--- Text section Enclosed Below ---

For starters, I am one of those people who feels that details are just as important as the main story, if not more important. You see, it is wrong to just minimize the importance of some words in a sentence. It’s all very well and good for “Many things stand love write highlight noticed,” but what about “One of the that I both can’t and I at the same time is when people and they words that they think should be”? As you can see, that is the majority of the words. They must be crying for attention: “it’s a 24-to-7 ratio! Give us some attention already!”
But that’s enough of the theoretical stuff. The bottom line is, all words are important, and it’s wrong to exclude some words.
On the other hand, it’s fun to say “Hey Mom, can you guess where this is from? ‘Dieting boring food tasty? General Mills® Cheerios™ delicious calories fat dieting fun’”.
In the end, though, I want this trend to stick around. At least, for a while. (Wink!)

--- End of Enclosed Text section ---

▸ Assigned task 1:
Reproduce the part of the text about important words between "But that’s enough" and "a while. (Wink!)", inclusive.
▸ Assigned task 2:
Answer these questions using the text about important words:
(a) What ratio do the left-out words say exists when they cry for attention?
(b) Which brand and product are named in the line the writer would say to Mom?
(c) How long does the writer want the trend to stick around?
▸ Assigned task 3:
List every word in the quotation from the text about important words that begins "Many things".

--- Data block Enclosed Below ---

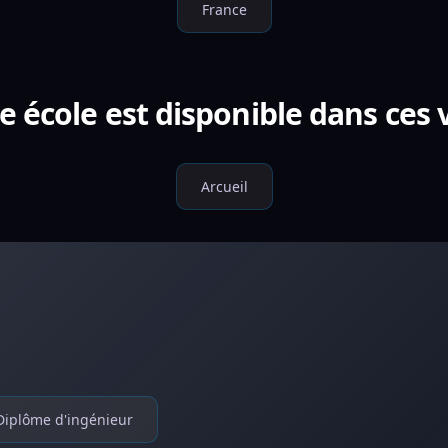
France
e école est disponible dans ces v
Arcueil
Diplôme d'ingénieur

--- End of Enclosed Data block ---

▸ Task solution 1:
But that’s enough of the theoretical stuff. The bottom line is, all words are important, and it’s wrong to exclude some words.
On the other hand, it’s fun to say “Hey Mom, can you guess where this is from? ‘Dieting boring food tasty? General Mills® Cheerios™ delicious calories fat dieting fun’”.
In the end, though, I want this trend to stick around. At least, for a while. (Wink!)

▸ Task solution 2:
(a) A 24-to-7 ratio.
(b) General Mills® Cheerios™.
(c) At least for a while.

▸ Task solution 3:
Many, things, stand, love, write, highlight, noticed